Now we will put together a simple ETL Orchestration with Matillion. Basically we are creating a workflow of jobs. When doing this be sure to take into account job run times, load on the system, and dependencies (ie, what tables need to be loaded before the job can run).
Here we will just create one Master Sequence to run all the jobs. Normally I would have more levels grouping together similar jobs into separate batches, and then an overall Master Batch to run everything. You want to think about how you would rerun these jobs if they were to fail. Since we a have a simple destructive load here that runs in a short period of time, if something goes wrong we can just rerun the master. In real life it may not be that simple.
Let’s first create a new “Batch” folder.
Add a new Orchestration Job Name ‘Master Batch’.
Click ‘Yes’ When prompted to switch to new job.
Grab the staging jobs and drag them to the canvas. Connect from start to each job as depicted below.
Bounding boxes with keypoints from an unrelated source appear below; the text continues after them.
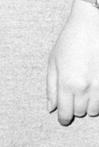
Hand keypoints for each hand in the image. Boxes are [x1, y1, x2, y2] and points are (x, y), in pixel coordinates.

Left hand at [47, 2, 98, 124]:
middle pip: (79, 113)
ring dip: (87, 105)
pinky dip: (98, 100)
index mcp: (67, 83)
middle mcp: (85, 89)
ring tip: (82, 89)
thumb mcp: (53, 61)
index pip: (65, 113)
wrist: (92, 28)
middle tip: (71, 94)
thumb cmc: (69, 42)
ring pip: (94, 111)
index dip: (63, 118)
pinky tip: (92, 87)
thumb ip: (51, 87)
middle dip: (74, 107)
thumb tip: (51, 108)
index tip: (62, 118)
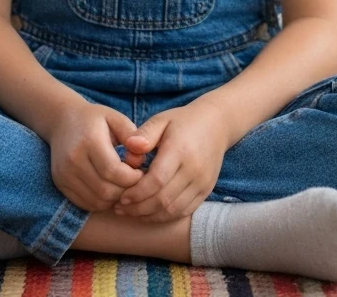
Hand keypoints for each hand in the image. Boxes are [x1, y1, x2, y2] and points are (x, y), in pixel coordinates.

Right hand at [48, 99, 145, 212]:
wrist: (62, 121)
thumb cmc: (95, 119)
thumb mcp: (115, 118)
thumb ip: (132, 135)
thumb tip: (142, 156)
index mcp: (88, 141)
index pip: (113, 171)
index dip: (132, 177)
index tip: (142, 172)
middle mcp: (73, 160)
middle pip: (105, 189)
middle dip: (126, 190)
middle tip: (135, 182)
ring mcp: (64, 174)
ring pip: (97, 201)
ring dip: (115, 198)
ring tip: (123, 185)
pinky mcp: (61, 184)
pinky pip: (86, 204)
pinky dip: (102, 202)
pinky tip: (109, 188)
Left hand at [113, 99, 230, 222]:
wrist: (216, 125)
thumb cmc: (182, 122)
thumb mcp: (161, 120)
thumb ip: (144, 134)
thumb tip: (129, 148)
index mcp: (180, 149)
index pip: (156, 180)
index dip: (136, 193)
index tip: (120, 197)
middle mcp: (194, 169)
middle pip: (163, 199)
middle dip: (138, 208)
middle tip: (120, 208)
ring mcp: (202, 182)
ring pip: (174, 210)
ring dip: (150, 216)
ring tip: (131, 212)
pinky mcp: (206, 191)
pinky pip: (184, 211)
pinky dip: (165, 217)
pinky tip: (149, 213)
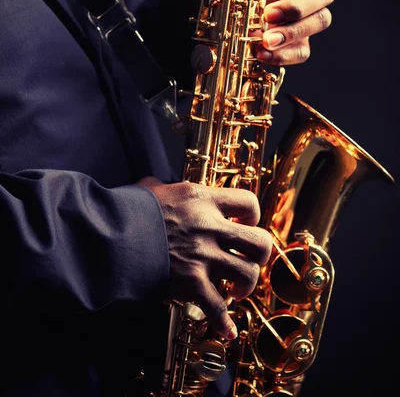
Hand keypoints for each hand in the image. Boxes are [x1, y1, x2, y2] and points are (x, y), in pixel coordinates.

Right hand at [137, 176, 271, 339]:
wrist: (109, 237)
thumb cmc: (127, 212)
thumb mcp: (151, 190)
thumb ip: (164, 188)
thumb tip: (157, 185)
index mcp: (202, 200)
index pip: (247, 202)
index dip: (252, 215)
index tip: (245, 223)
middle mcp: (210, 227)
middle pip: (259, 241)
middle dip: (259, 254)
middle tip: (248, 259)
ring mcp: (203, 256)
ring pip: (248, 274)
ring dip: (245, 285)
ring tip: (236, 290)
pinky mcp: (191, 284)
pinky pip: (218, 308)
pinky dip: (224, 323)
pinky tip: (227, 330)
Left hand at [188, 0, 335, 64]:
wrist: (207, 17)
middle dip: (300, 5)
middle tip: (268, 14)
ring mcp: (301, 19)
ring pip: (320, 22)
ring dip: (294, 32)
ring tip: (264, 40)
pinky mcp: (294, 44)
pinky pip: (302, 51)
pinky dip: (285, 54)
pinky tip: (261, 54)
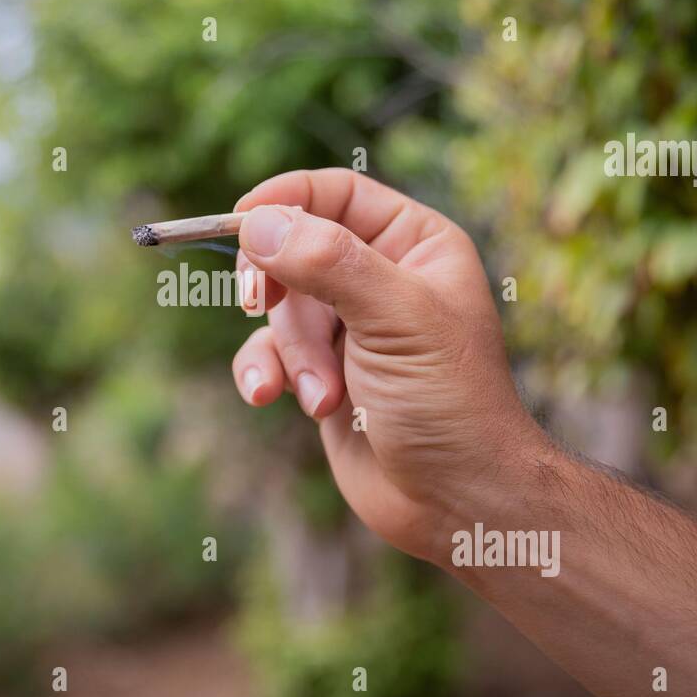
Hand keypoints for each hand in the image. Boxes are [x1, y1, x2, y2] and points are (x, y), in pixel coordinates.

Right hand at [232, 168, 547, 561]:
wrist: (456, 502)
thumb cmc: (450, 403)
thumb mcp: (395, 319)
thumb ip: (328, 263)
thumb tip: (258, 222)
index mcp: (414, 244)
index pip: (335, 194)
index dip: (285, 200)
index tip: (240, 220)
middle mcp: (379, 278)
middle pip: (292, 249)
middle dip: (278, 290)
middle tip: (257, 304)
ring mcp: (347, 328)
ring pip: (277, 310)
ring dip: (290, 353)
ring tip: (325, 395)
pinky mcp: (321, 373)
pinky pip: (266, 354)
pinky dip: (264, 374)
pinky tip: (271, 399)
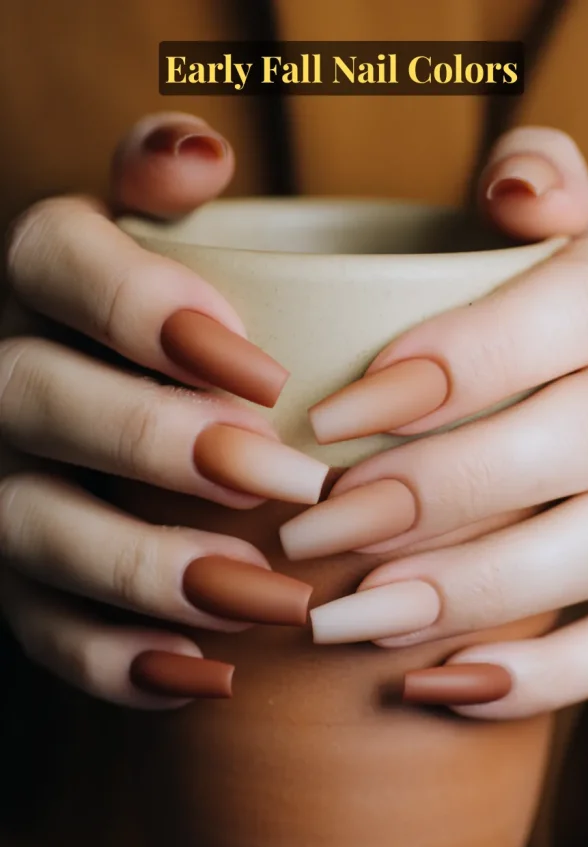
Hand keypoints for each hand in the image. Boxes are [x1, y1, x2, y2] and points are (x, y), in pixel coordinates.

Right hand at [0, 113, 327, 707]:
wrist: (167, 436)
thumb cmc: (204, 330)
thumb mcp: (189, 239)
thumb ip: (172, 183)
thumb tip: (199, 152)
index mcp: (47, 279)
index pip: (59, 260)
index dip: (145, 307)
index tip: (260, 362)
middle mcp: (10, 378)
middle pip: (43, 400)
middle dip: (158, 442)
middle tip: (282, 478)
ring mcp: (6, 486)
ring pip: (39, 528)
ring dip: (150, 569)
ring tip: (268, 597)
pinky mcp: (24, 580)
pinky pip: (44, 630)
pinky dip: (120, 661)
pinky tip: (209, 676)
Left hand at [283, 127, 587, 718]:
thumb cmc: (558, 304)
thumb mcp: (558, 225)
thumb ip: (539, 179)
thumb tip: (517, 188)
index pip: (579, 305)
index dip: (465, 360)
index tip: (334, 417)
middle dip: (449, 489)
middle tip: (320, 529)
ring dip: (477, 588)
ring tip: (353, 616)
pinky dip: (548, 674)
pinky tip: (439, 685)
Under components drag the ‘And’ stage onto the canvas. Connect each staging job to this stage. Be sure to grab the GREEN connectors. These are job flows for successfully completed jobs. The and stage waits until all connectors are complete before executing the next step.
Now drag the dimensions and fact onto the canvas. Connect them from the ‘And’ component.
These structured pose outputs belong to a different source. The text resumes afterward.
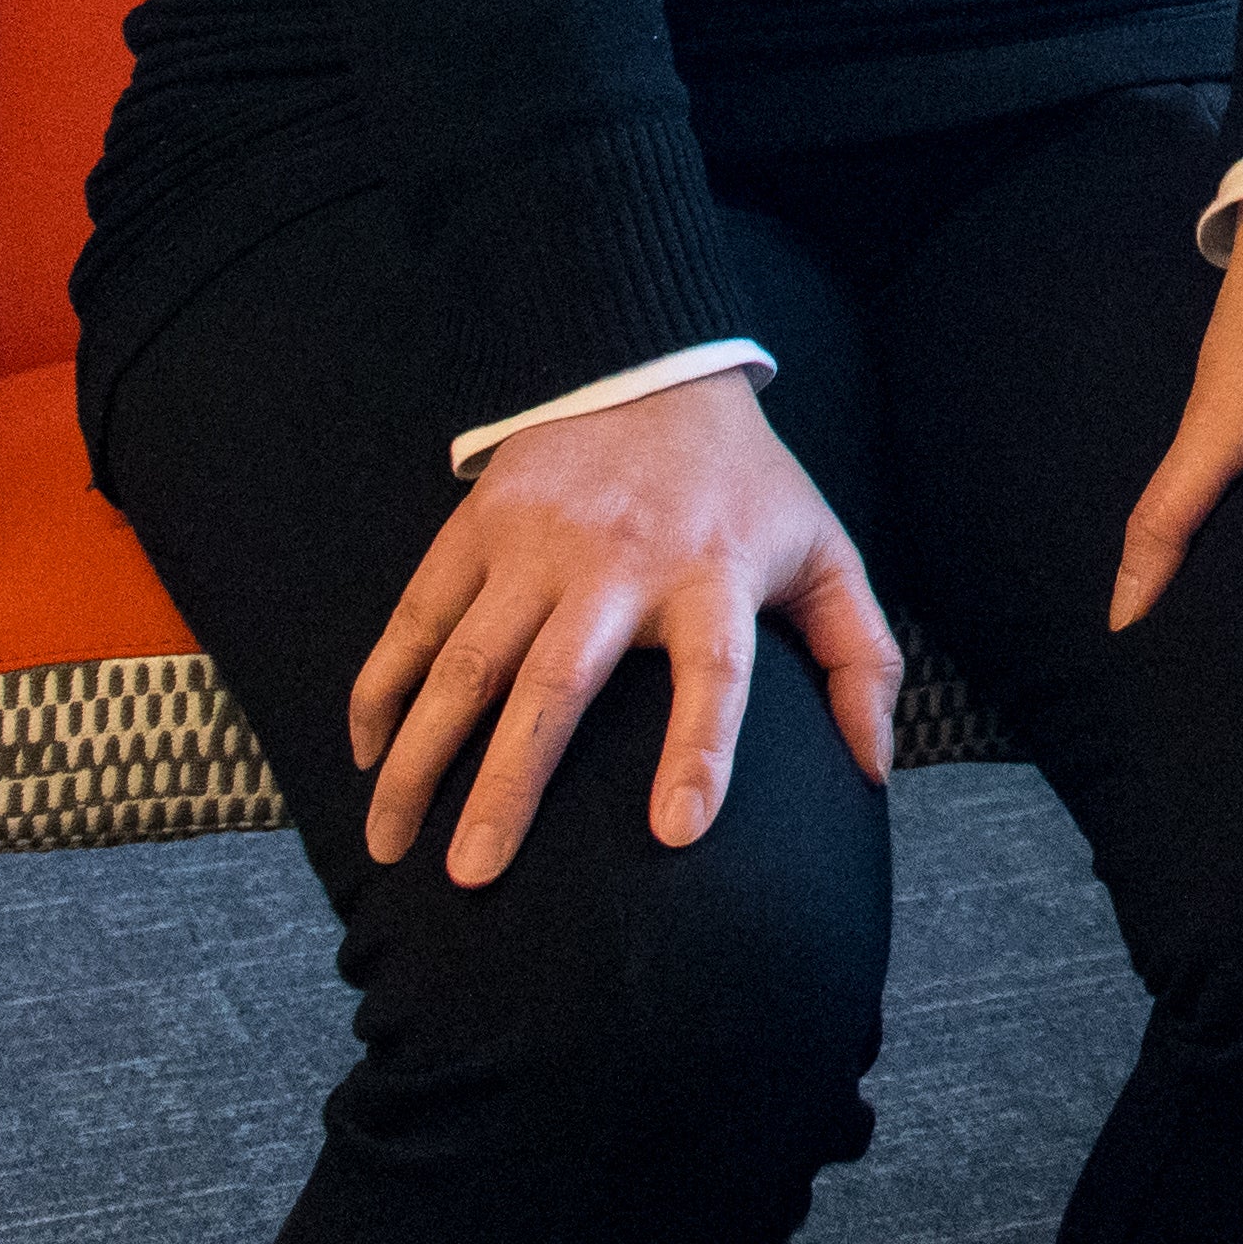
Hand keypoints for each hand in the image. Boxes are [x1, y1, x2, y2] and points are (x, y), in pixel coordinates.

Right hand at [347, 373, 901, 893]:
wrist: (659, 369)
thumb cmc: (747, 489)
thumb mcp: (823, 554)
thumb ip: (859, 659)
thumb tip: (872, 770)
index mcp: (714, 572)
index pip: (715, 669)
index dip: (701, 748)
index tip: (678, 832)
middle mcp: (619, 561)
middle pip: (558, 684)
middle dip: (509, 785)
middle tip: (473, 875)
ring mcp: (537, 541)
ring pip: (466, 662)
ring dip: (422, 759)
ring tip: (390, 844)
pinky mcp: (477, 523)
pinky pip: (416, 616)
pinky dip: (383, 687)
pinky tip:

Note: Due to the way our jobs are designed, the fact table and dimension tables can be processed in parallel. This depends on what data the ETL job is accessing. In some systems the fact job will actually join to dimension tables to pull back the Surrogate ID. This would mean that the dimension tables would need to be fully loaded before the fact table could run.
Right click start and select ‘Run from Component’.
Check the log for a complete run. You may also want to run some the validation SQL from earlier sections.
Check the tasks tab. Click arrow on far right to see a more detailed view.
Check results of query from fact build section.